How do you solve \[\dfrac{x}{2}=\dfrac{4}{7}\]?

Answer 1

Hint: Cross – multiply the numerator of one side of the equation with the denominator of the other side of the equation to simplify the expression. Now, rearrange the terms by taking the terms containing the variable x to the L.H.S. while taking the constant terms to the R.H.S. To solve the equation for the value of x make its coefficient equal to 1 and accordingly change the R.H.S. to get the answer.

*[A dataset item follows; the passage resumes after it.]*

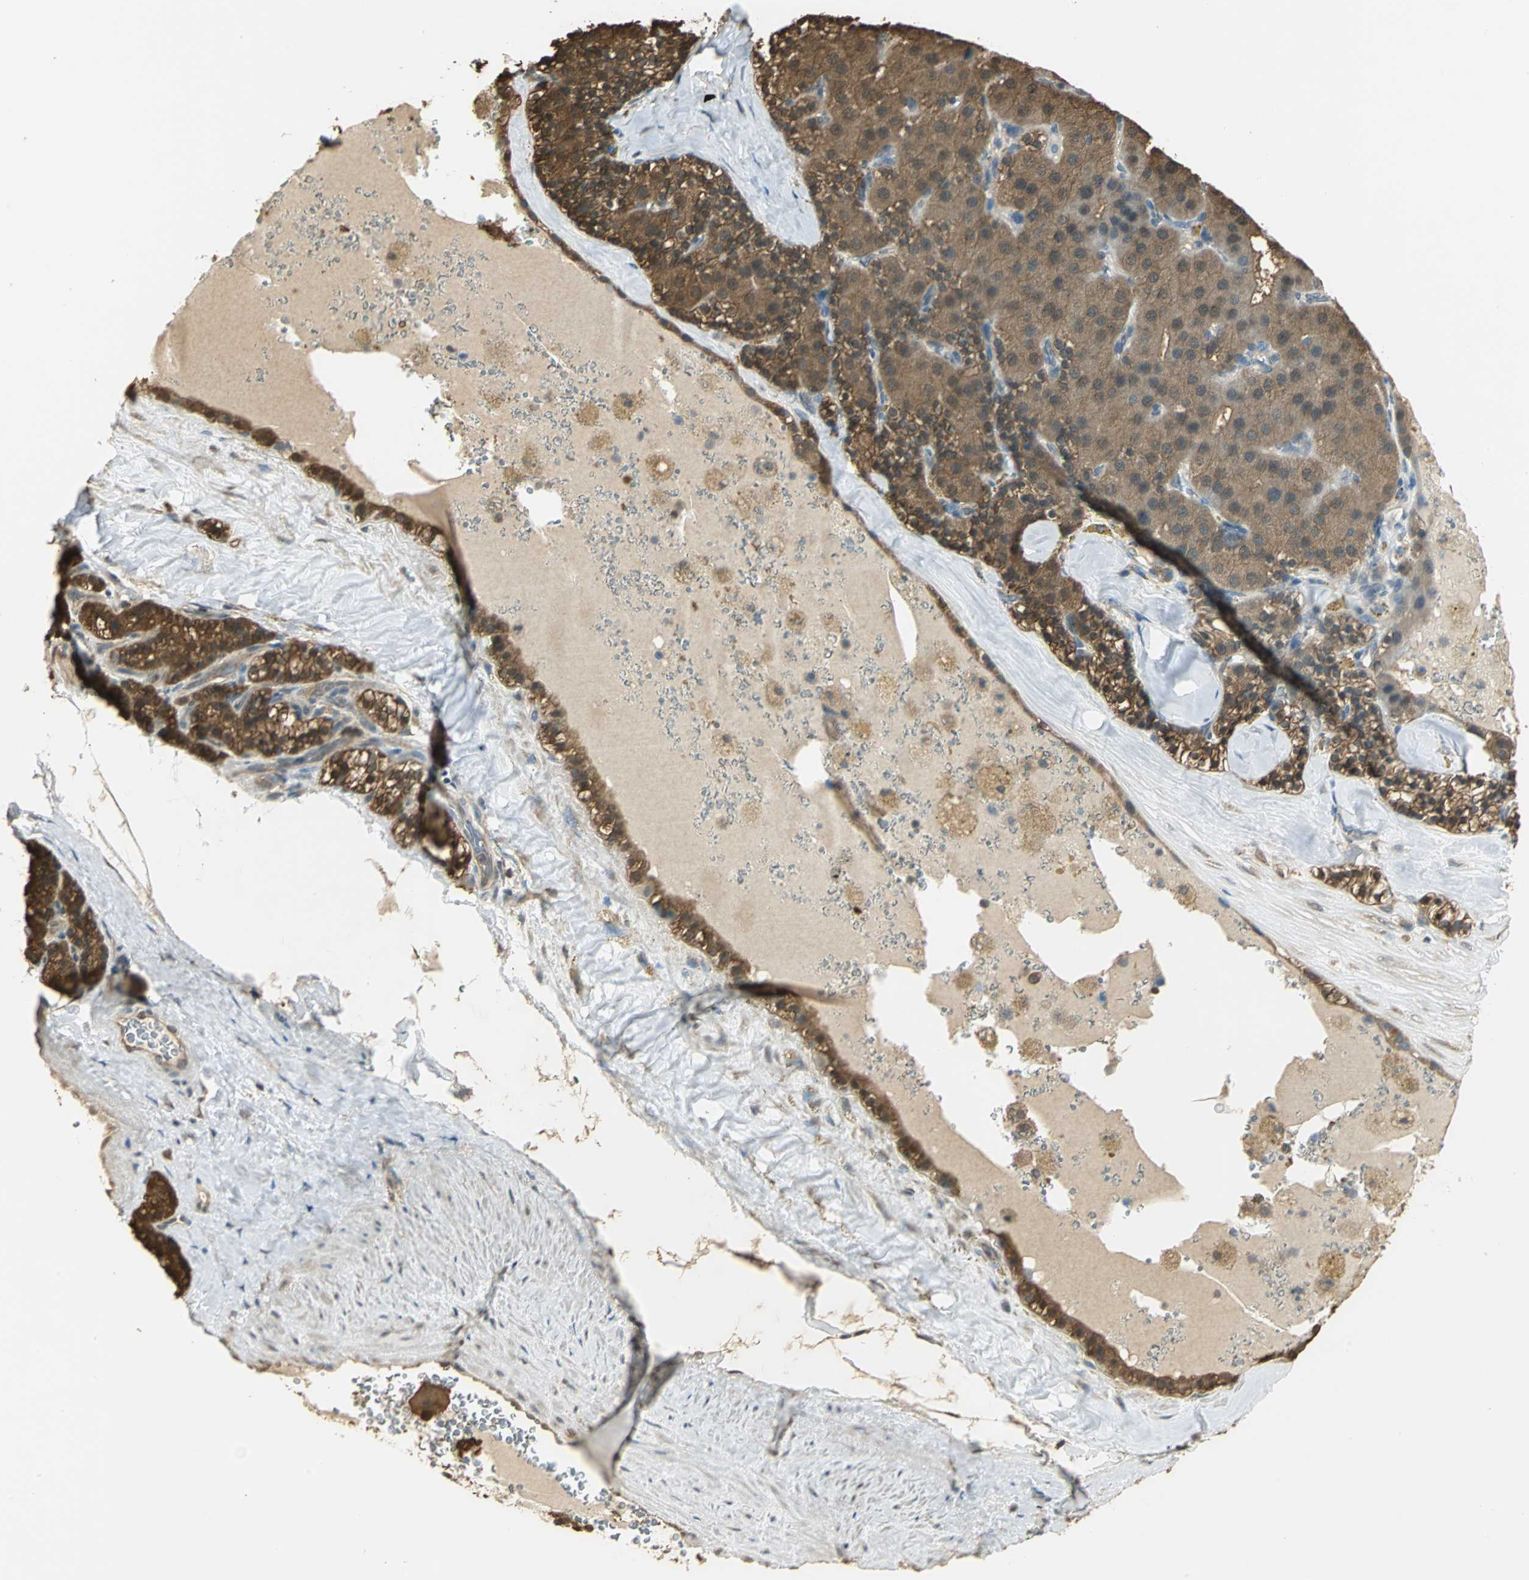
{"staining": {"intensity": "strong", "quantity": ">75%", "location": "cytoplasmic/membranous"}, "tissue": "parathyroid gland", "cell_type": "Glandular cells", "image_type": "normal", "snomed": [{"axis": "morphology", "description": "Normal tissue, NOS"}, {"axis": "morphology", "description": "Adenoma, NOS"}, {"axis": "topography", "description": "Parathyroid gland"}], "caption": "This photomicrograph demonstrates immunohistochemistry (IHC) staining of normal human parathyroid gland, with high strong cytoplasmic/membranous positivity in about >75% of glandular cells.", "gene": "PARK7", "patient": {"sex": "female", "age": 86}}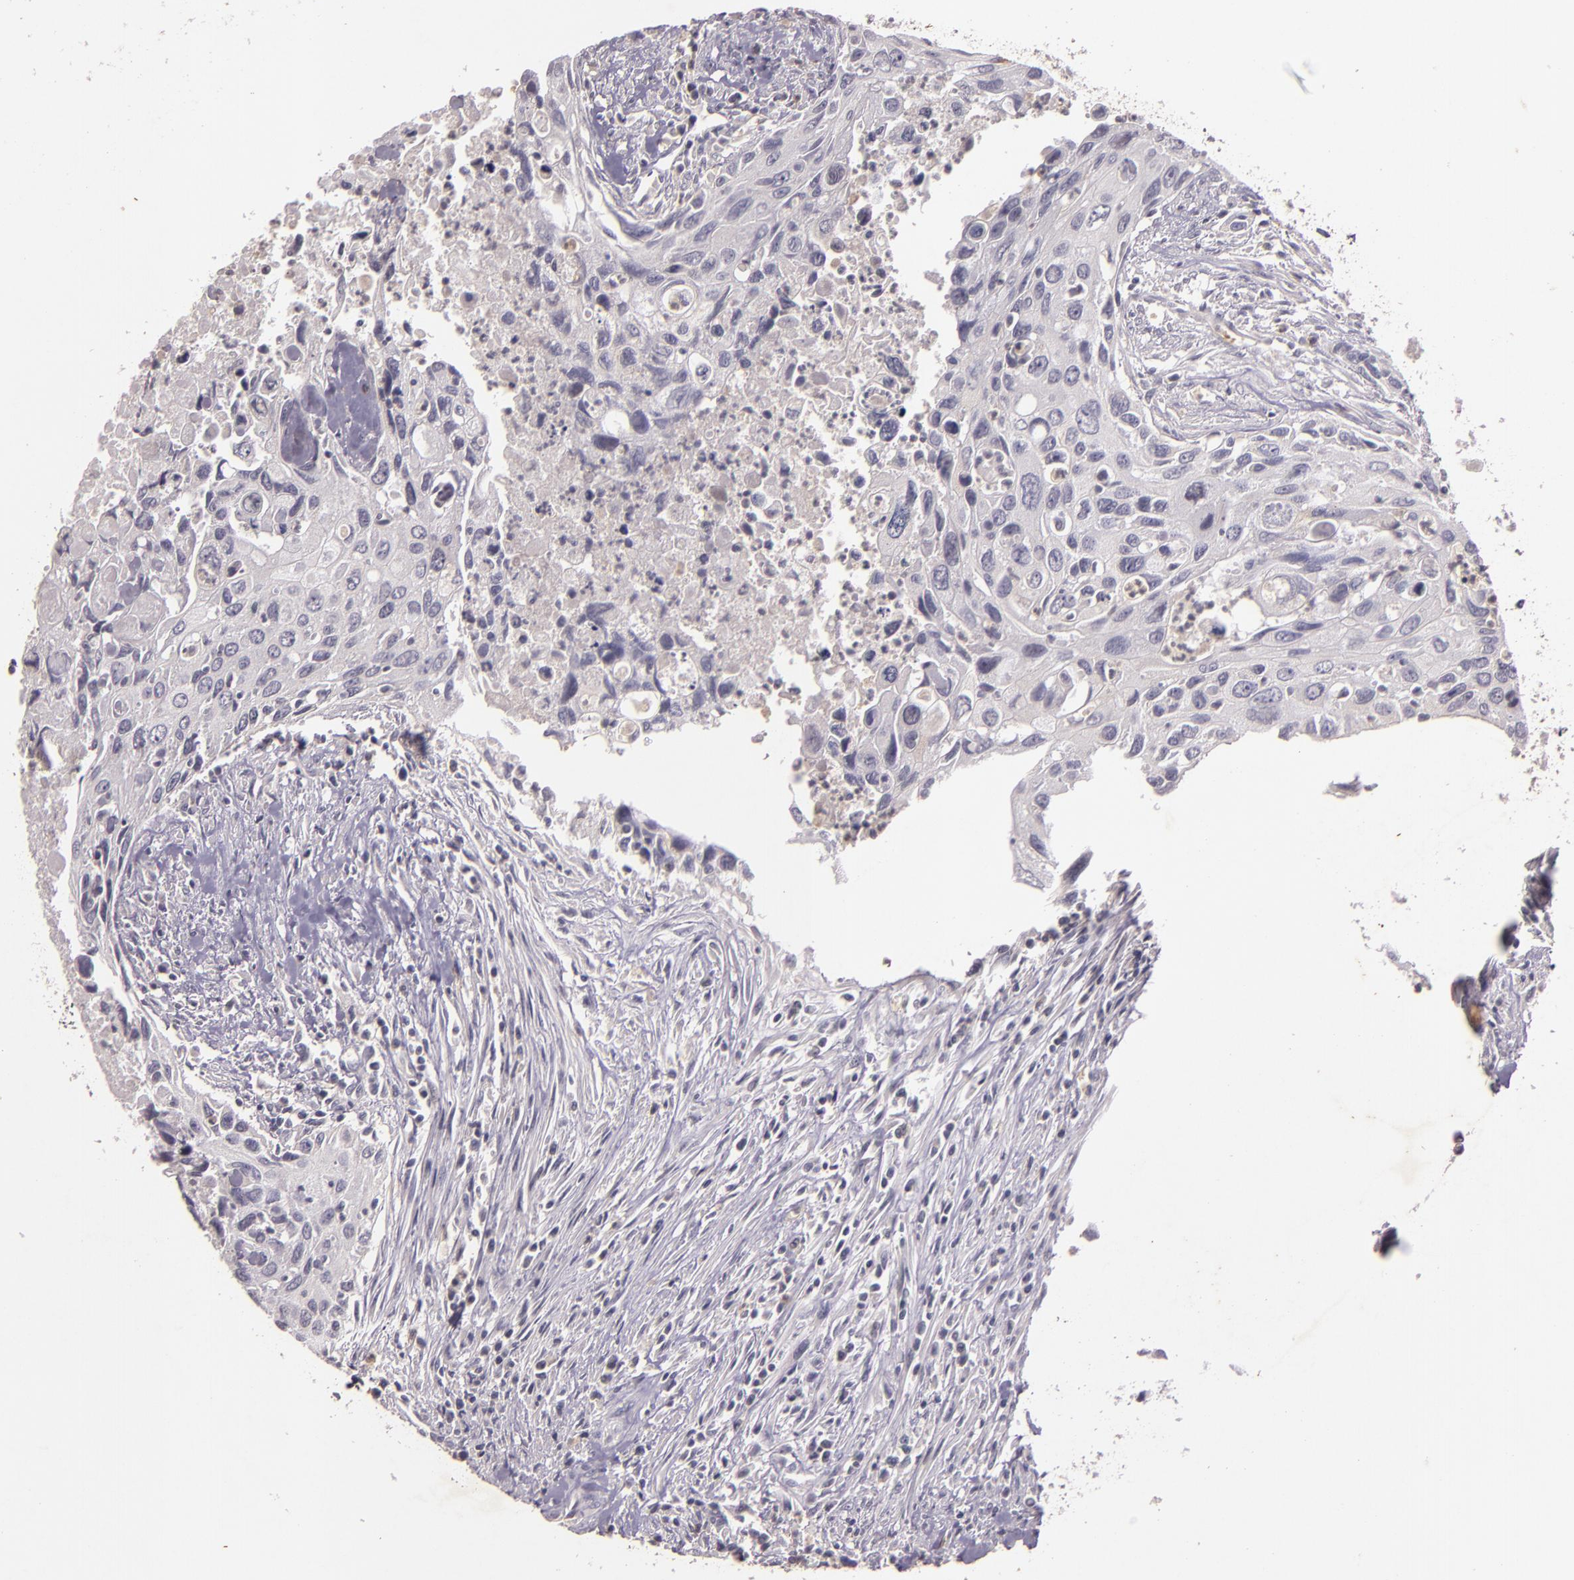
{"staining": {"intensity": "negative", "quantity": "none", "location": "none"}, "tissue": "urothelial cancer", "cell_type": "Tumor cells", "image_type": "cancer", "snomed": [{"axis": "morphology", "description": "Urothelial carcinoma, High grade"}, {"axis": "topography", "description": "Urinary bladder"}], "caption": "Photomicrograph shows no protein expression in tumor cells of high-grade urothelial carcinoma tissue.", "gene": "TFF1", "patient": {"sex": "male", "age": 71}}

Complete step by step solution:
Here, we have been provided with the equation: \[\dfrac{x}{2}=\dfrac{4}{7}\] and we are asked to solve this equation, that means we have to find the value of x.
Clearly, we can see that the given equation is a linear equation in one variable which is ‘x’, so now cross – multiplying the numerator of one side of the equation with the denominator of the other side of the equation, we get,
\[\begin{align}
  & \Rightarrow 7\times x=4\times 2 \\
 & \Rightarrow 7x=8 \\
\end{align}\]
To solve this equation for the value of x means we have to make the coefficient of x equal to 1. For this we have to divide both the sides with the coefficient of x, i.e., 7, so dividing both the sides of the above equation with 7, we get,
\[\Rightarrow x=\dfrac{8}{7}\]
Hence, the value of x is \[\dfrac{8}{7}\].

Note: One may note that here we have considered the given equation as a linear equation because after simplifying the equation we can clearly see that the exponent of x is 1. One can check the answer by substituting the obtained value of x in the original equation. We will solve L.H.S. and R.H.S. separately and if they are equal then our answer is correct. Note that here we have only one variable and that is why we were provided with only one equation.